A exoneração da advogada Rozilene Bárbara Tavares do cargo em comissão de assessoria jurídica da Câmara ainda está dando o que falar no Poder Legislativo. Após o vereador Marcos Vinícius (Pros) pedir renúncia da presidência e da Comissão de Justiça, Legislação e Redação, em repúdio ao ato do presidente da Casa, Adair Otaviano (MDB), quinze vereadores assinaram um documento solicitando que Otaviano reveja a sua decisão.

No requerimento, datado de 15 de maio, os parlamentares alegam que a decisão de exonerar a servidora de carreira da Câmara do cargo comissionado não passou pela mesa diretora.
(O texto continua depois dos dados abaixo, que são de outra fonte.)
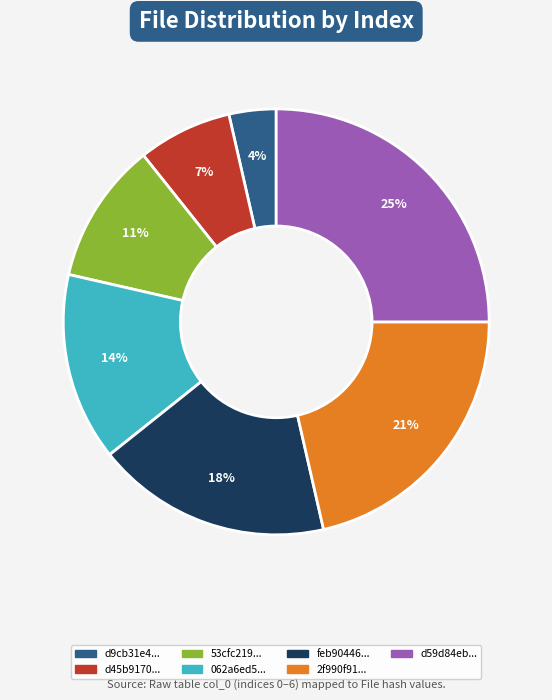

To the nearest percent, what portion does d59d84eb... represent?

25%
O documento é assinado por Ademir José (PSD), César Tarzan (PP), Cleitinho Azevedo (PPS), Delano Santiago (MDB), Edson Sousa (MDB), Eduardo Print Júnior (SD), Janete Aparecida (PSD), Josafá Anderson (PPS), Marcos Vinícius (Pros), Nego do Buriti (PEN), Raimundo Nonato (PDT), Renato Ferreira (PSDB), Roger Viegas (Pros), Sargento Elton (PEN), Zé Luiz da Farmácia (PMN).

Os vereadores argumentaram ainda não haver motivos para a exoneração da advogada do cargo que ela ocupava, pois, segundo eles, Rozilene exercia a função com seriedade. Quando questionado pelo Agora se a ex-assessora jurídica da Casa estaria sofrendo perseguição política, Marcos Vinícius se limitou a dizer que não conseguiu encontrar nenhuma razão do ponto de vista profissional que justificasse a exoneração da advogada.
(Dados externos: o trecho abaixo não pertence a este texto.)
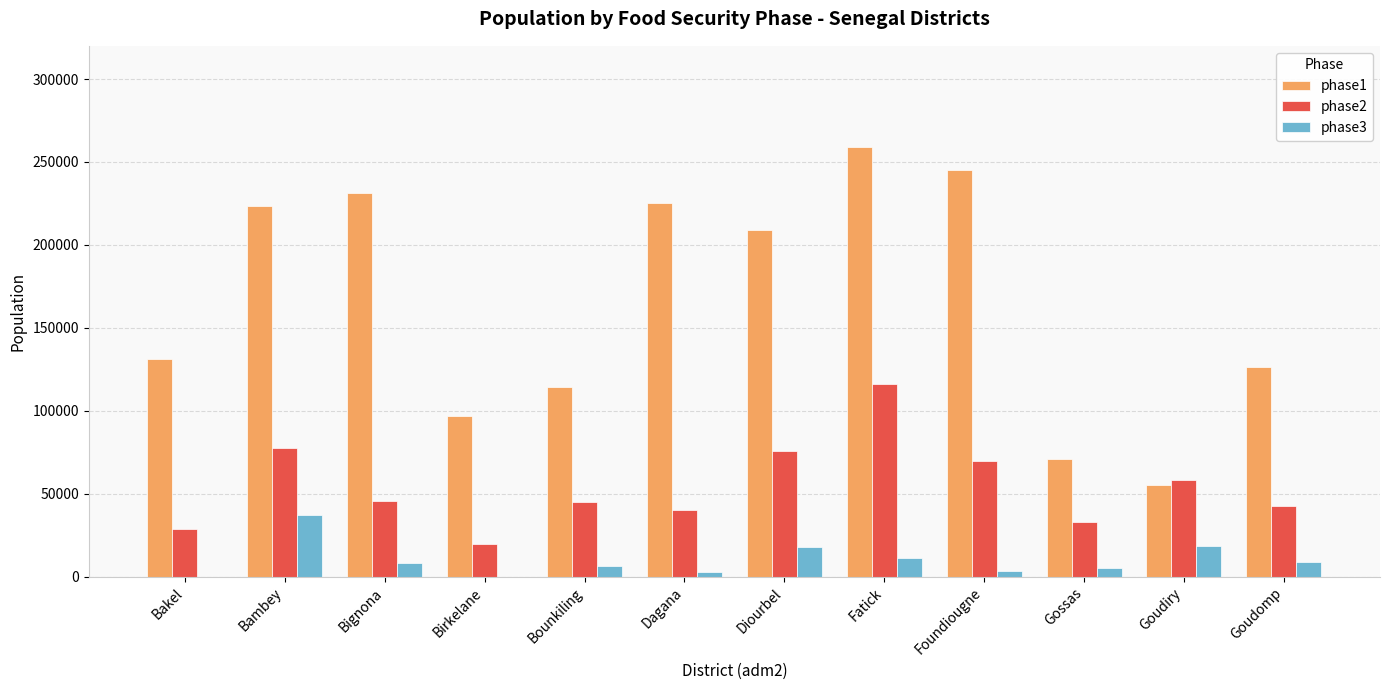

Which series has the largest total across all categories?

phase1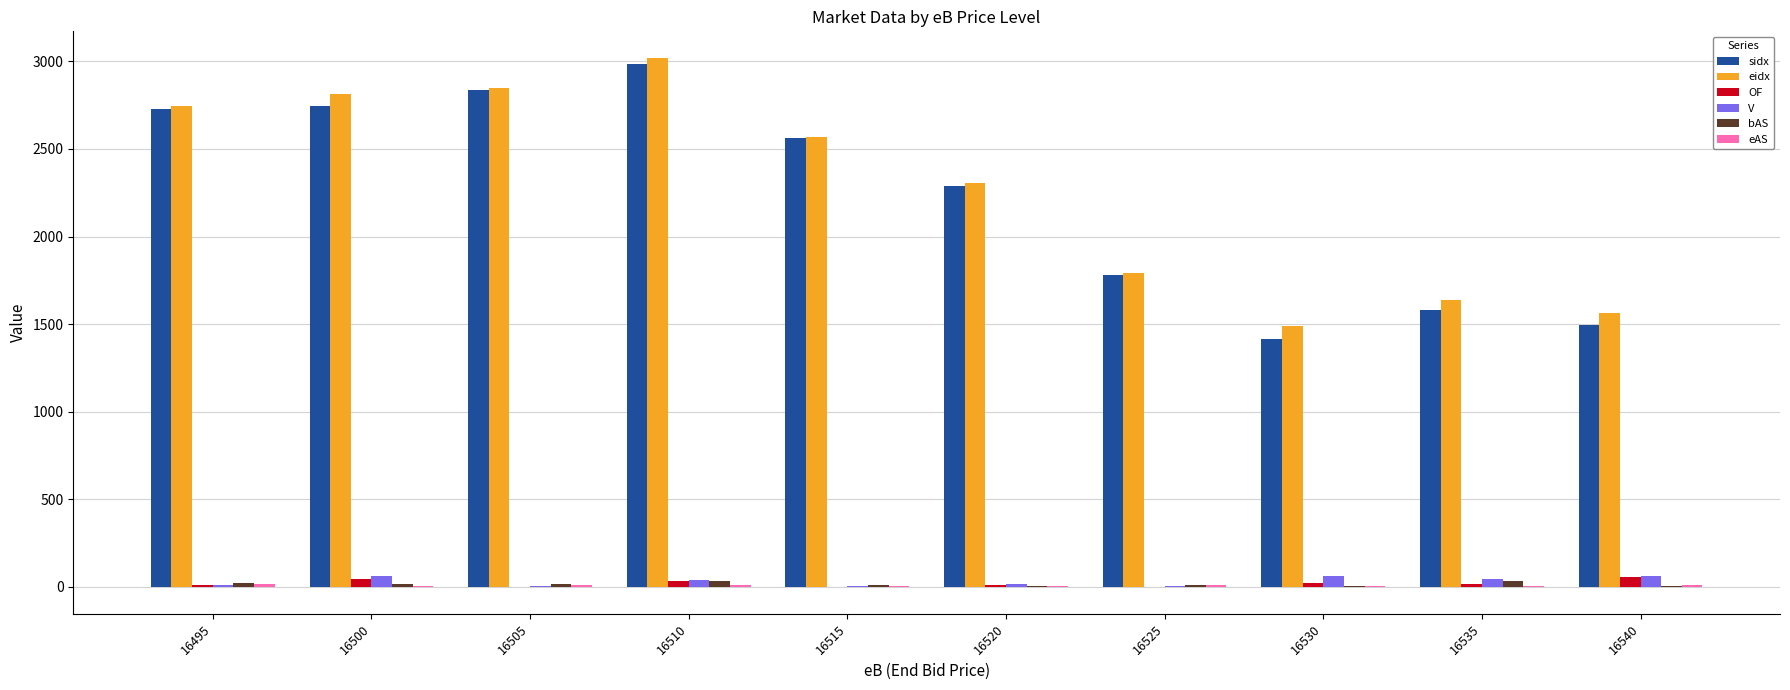

What is the total value across all series at 16505?

5721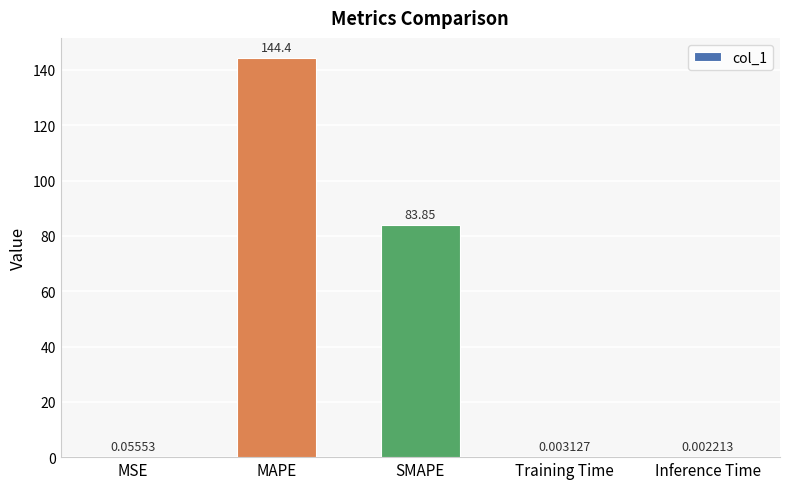

Count the number of categories in the chart.

5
— Se o seu posicionamento trouxe algum dissabor de interesses políticos ou politiqueiros, eu não tenho conhecimento disto, mas lamento profundamente. O que poderia trazer justificativa para sua exoneração seria se ela estivesse infringindo alguns destes aspectos do trabalho dela, que é legal, constitucional e jurídico — alega. 

O presidente 

Adair Otaviano se defendeu logo após o pedido de renúncia de Marcos Vinícius da Comissão de Justiça, na reunião ordinária da última terça-feira, 15. Afirmou que manteria a exoneração da advogada.
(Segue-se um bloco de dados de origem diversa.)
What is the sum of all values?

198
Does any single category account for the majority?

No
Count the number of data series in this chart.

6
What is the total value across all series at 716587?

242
O presidente argumentou que o artigo 69 do Regimento Interno, utilizado pelos vereadores para pedir a revogação do ato, refere-se apenas à exoneração de servidores efetivos da Câmara, e que compete exclusivamente a ele a nomeação e exoneração de funcionários nomeados em cargos de comissão na Casa.

— Quando o Regimento Interno faz referência ao termo exoneração em seu artigo 69, refere-se a exoneração do servidor do serviço público, ou seja, do afastamento definitivo do cargo efetivo para o qual tomou posse após aprovação em concurso público. É importante destacar que a servidora deixou de ocupar exclusivamente o cargo em comissão de assessoria jurídica especial, sendo reconduzida ao seu cargo efetivo de origem — justifica.